Based on new estimates released Wednesday by executive and legislative economists, the state is now projected to collect about $5.9 billion in revenue during the coming budget year – down from $7.9 billion that was projected in December.
“We’re going to have to be very, very careful about what we can afford,” said Sen. Roberto “Bobby” Gonzales, D-Ranchos de Taos.
In all, the $7.6 billion budget would be scaled back by $586 million to $652 million under the two solvency plans.
Both plans would reduce the size of the annual spending bill to about $7 billion – roughly the same level as the current year’s spending.
In addition to drawing down cash reserves, the solvency plans also hinge on the state using about $725 million from a federal coronavirus relief package to backfill state agency spending.
Although Congress did not explicitly provide states with that spending flexibility when it approved the relief package, Lujan Grisham’s chief of staff, John Bingaman, said Wednesday that the Governor’s Office is confident the spending will be deemed allowable.
Top state officials also said there are signs that New Mexico’s economy could recover quickly, even though the state has lagged in emerging from past recessions.
“We’re going to be on the rebound, I believe, a lot quicker than we have in the past,” Lt. Gov. Howie Morales said during Wednesday’s discussion with reporters.
Although the special session will focus on budget adjustments, Lujan Grisham said Wednesday that she plans to add several other issues to the session’s agenda.

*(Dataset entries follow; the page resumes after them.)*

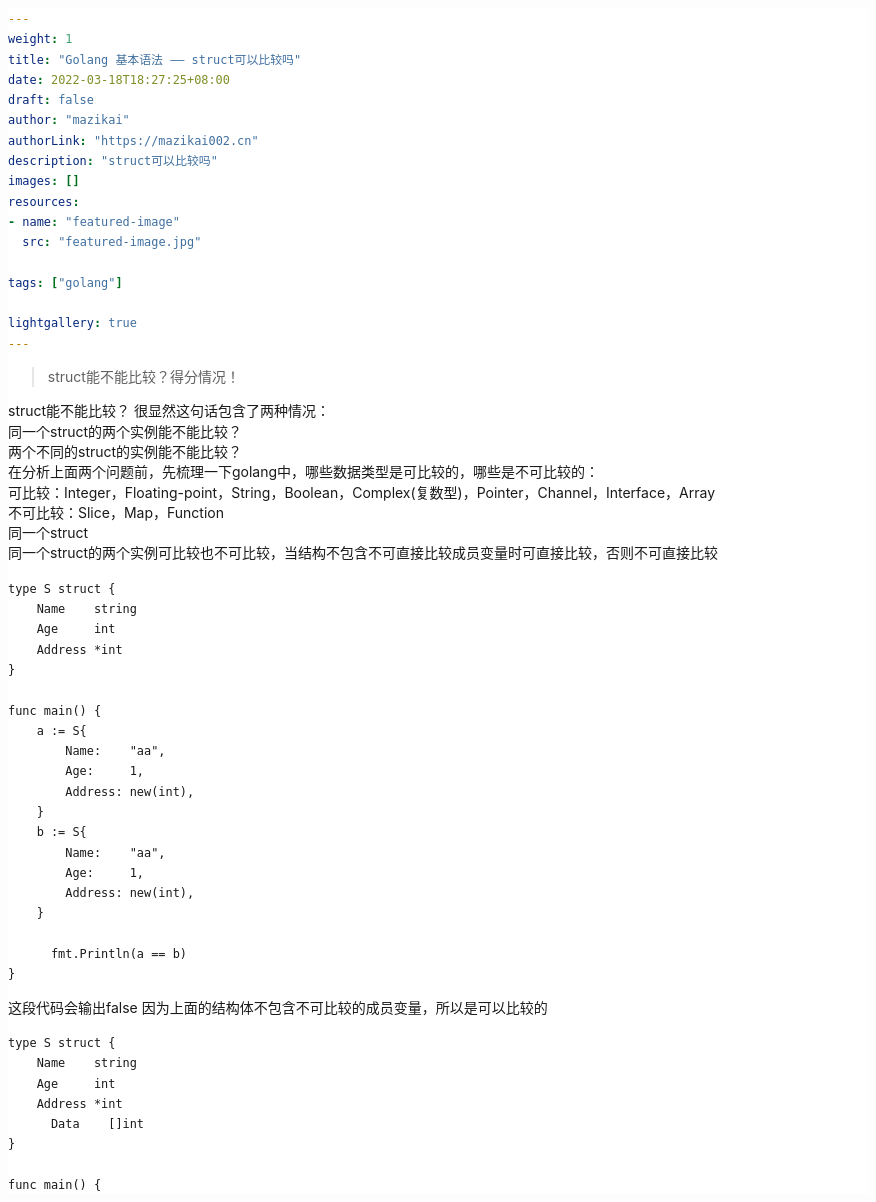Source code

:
 ```yaml
---
weight: 1
title: "Golang 基本语法 —— struct可以比较吗"
date: 2022-03-18T18:27:25+08:00
draft: false
author: "mazikai"
authorLink: "https://mazikai002.cn"
description: "struct可以比较吗"
images: []
resources:
- name: "featured-image"
  src: "featured-image.jpg"

tags: ["golang"]

lightgallery: true
---
```


>struct能不能比较？得分情况！</br>




struct能不能比较？ 很显然这句话包含了两种情况：</br>
同一个struct的两个实例能不能比较？</br>
两个不同的struct的实例能不能比较？</br>
在分析上面两个问题前，先梳理一下golang中，哪些数据类型是可比较的，哪些是不可比较的：</br>
可比较：Integer，Floating-point，String，Boolean，Complex(复数型)，Pointer，Channel，Interface，Array</br>
不可比较：Slice，Map，Function</br>
同一个struct</br>
同一个struct的两个实例可比较也不可比较，当结构不包含不可直接比较成员变量时可直接比较，否则不可直接比较</br>
```
type S struct {
    Name    string
    Age     int
    Address *int
}

func main() {
    a := S{
        Name:    "aa",
        Age:     1,
        Address: new(int),
    }
    b := S{
        Name:    "aa",
        Age:     1,
        Address: new(int),
    }

      fmt.Println(a == b)
}
```
这段代码会输出false
因为上面的结构体不包含不可比较的成员变量，所以是可以比较的 
```
type S struct {
    Name    string
    Age     int
    Address *int
      Data    []int
}

func main() {
```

That could include making about $180 million in grant funding available to New Mexico local governments and Native American tribes, which have been hit hard by the COVID-19 outbreak.
In addition, Lujan Grisham said the Governor’s Office is working on an aid package for businesses bruised by the pandemic. The package would be funded by earmarking roughly $500 million from the state’s Severance Tax Permanent Fund.
New Mexico’s election system could also be addressed, after more than 1,300 absentee ballots were received too late to be counted in last week’s primary election.
Changes under consideration include extending the deadline for absentee ballots to be received and allowing for the November general election to be run as a mail-in election, Lujan Grisham said.
“It’s something I care about, and I think it’s necessary,” she said. “New Mexicans should expect that we will have something together that will get final shaping in the special session.”